Your objective
Can you rewrite the items from their start through the line containing "csomagolva. Nem kell", putting "Vannes" in place of "Auray" and changing nothing else?

***

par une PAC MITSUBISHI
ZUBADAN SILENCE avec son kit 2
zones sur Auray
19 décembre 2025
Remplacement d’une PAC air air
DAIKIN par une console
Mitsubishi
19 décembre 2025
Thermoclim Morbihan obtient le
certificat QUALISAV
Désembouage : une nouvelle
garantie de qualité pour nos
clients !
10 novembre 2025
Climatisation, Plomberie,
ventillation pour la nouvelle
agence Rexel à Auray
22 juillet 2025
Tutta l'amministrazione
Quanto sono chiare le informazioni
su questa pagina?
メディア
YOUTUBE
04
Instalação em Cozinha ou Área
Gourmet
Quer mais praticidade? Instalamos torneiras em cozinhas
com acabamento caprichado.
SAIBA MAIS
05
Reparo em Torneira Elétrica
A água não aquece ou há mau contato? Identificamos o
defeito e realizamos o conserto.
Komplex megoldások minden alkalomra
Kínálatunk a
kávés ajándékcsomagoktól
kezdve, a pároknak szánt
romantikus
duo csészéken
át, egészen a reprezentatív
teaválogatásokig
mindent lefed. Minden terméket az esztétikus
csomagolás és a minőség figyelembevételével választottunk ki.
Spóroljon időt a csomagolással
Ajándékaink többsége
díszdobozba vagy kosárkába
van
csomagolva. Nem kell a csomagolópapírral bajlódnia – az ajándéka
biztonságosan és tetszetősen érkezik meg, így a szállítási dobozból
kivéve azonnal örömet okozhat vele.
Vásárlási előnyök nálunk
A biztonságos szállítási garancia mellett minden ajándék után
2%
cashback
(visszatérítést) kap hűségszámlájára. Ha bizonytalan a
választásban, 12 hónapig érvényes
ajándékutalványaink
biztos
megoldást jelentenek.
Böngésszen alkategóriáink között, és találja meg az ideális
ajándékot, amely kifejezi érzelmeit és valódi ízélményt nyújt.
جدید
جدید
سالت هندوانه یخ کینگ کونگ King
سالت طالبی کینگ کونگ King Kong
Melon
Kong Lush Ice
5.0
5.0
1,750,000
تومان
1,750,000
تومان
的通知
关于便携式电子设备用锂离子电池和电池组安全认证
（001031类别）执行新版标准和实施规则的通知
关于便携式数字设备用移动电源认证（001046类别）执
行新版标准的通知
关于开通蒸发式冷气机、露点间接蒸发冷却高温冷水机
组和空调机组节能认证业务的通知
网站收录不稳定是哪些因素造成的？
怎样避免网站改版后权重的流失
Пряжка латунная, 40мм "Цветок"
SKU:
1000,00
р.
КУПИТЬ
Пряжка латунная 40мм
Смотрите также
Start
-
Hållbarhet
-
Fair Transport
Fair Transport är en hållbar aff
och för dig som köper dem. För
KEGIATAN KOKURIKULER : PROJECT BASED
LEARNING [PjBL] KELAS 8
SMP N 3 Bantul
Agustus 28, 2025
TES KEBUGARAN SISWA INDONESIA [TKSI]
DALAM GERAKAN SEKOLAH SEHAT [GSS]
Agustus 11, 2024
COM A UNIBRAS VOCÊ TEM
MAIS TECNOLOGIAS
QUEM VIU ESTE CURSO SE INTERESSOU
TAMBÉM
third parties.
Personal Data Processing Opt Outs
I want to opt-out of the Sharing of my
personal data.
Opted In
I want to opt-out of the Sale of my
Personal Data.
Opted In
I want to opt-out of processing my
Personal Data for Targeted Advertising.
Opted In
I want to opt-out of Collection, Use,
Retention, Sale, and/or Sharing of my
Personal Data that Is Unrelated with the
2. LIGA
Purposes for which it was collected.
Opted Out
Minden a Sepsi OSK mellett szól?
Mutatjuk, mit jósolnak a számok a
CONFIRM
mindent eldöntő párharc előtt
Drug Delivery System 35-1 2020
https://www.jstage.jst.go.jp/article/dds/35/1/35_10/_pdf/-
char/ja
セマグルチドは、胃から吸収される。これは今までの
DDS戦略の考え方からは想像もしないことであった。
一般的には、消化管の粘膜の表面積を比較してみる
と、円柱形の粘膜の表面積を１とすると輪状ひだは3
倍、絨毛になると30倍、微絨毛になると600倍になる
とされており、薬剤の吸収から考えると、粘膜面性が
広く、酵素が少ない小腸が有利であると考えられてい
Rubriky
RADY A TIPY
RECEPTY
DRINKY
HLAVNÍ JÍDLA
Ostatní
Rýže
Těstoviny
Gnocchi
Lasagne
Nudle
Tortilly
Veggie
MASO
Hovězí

***

Problem solution
par une PAC MITSUBISHI
ZUBADAN SILENCE avec son kit 2
zones sur Vannes
19 décembre 2025
Remplacement d’une PAC air air
DAIKIN par une console
Mitsubishi
19 décembre 2025
Thermoclim Morbihan obtient le
certificat QUALISAV
Désembouage : une nouvelle
garantie de qualité pour nos
clients !
10 novembre 2025
Climatisation, Plomberie,
ventillation pour la nouvelle
agence Rexel à Vannes
22 juillet 2025
Tutta l'amministrazione
Quanto sono chiare le informazioni
su questa pagina?
メディア
YOUTUBE
04
Instalação em Cozinha ou Área
Gourmet
Quer mais praticidade? Instalamos torneiras em cozinhas
com acabamento caprichado.
SAIBA MAIS
05
Reparo em Torneira Elétrica
A água não aquece ou há mau contato? Identificamos o
defeito e realizamos o conserto.
Komplex megoldások minden alkalomra
Kínálatunk a
kávés ajándékcsomagoktól
kezdve, a pároknak szánt
romantikus
duo csészéken
át, egészen a reprezentatív
teaválogatásokig
mindent lefed. Minden terméket az esztétikus
csomagolás és a minőség figyelembevételével választottunk ki.
Spóroljon időt a csomagolással
Ajándékaink többsége
díszdobozba vagy kosárkába
van
csomagolva. Nem kell a csomagolópapírral bajlódnia – az ajándéka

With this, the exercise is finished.